The ACC's mission is simple in principle: to promote what they call "conservative environmentalism." But their greater challenge is proving that it's not just Democrats who care about climate and the environment.
An original Newsy-Ipsos survey found 20 percent of Millennials and Generation Z chose climate change as one of the top issues of the 2020 campaign. While Democrats overall are much more likely than Republicans to acknowledge that climate change is a serious threat and say that humans are having an impact on the environment, the partisan divide virtually disappears among younger generations.
An overwhelming majority of Millennials and Generation Z agree that humans are negatively impacting the environment regardless of which political party they identify with. Instead, the partisan divide is in older GOP voters, who overwhelming do not share those same views on climate or the environment.
And that’s what makes this mission for young conservatives so difficult. The people most skeptical about climate change are also a key bloc of Republican voters.

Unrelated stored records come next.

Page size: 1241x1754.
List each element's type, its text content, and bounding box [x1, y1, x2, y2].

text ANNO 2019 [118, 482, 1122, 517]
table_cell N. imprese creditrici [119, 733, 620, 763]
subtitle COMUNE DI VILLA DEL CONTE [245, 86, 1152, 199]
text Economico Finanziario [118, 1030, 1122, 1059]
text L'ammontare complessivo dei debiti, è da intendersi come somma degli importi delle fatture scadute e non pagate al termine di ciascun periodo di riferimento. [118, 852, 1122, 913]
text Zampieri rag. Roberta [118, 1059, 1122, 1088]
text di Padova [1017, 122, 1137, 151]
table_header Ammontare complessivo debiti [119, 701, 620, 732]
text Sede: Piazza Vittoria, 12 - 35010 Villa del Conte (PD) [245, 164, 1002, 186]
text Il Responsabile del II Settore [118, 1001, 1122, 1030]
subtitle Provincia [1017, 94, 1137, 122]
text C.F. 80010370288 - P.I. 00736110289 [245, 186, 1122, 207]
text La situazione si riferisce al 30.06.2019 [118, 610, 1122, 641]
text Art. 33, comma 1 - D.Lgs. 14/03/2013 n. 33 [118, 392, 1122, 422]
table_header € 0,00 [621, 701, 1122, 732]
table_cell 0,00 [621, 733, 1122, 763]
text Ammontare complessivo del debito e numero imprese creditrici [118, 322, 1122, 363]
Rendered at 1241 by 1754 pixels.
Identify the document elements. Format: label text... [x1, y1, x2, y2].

Looking at the 2020 elections, Backer believes that for someone whose top issue is climate change, there are few incentives to vote Republican.
"There are a lot of young people who are conservative and believe in climate change ... They will not vote for a Republican if they're voting on this issue," Backer said. "And I think that's a problem with the lack of involvement from the Republican Party on this issue for the past 10 years."
When looking the Republican Party now and into the future, Backer says the party needs to move away from messaging that includes climate denial.
"No matter if you believe in climate change being largely manmade or not, lowering emissions is good for everyone, it's good for health and it's good for our environment," Backer said.
"We need to have both parties at the table if we're going to accomplish anything environmentally."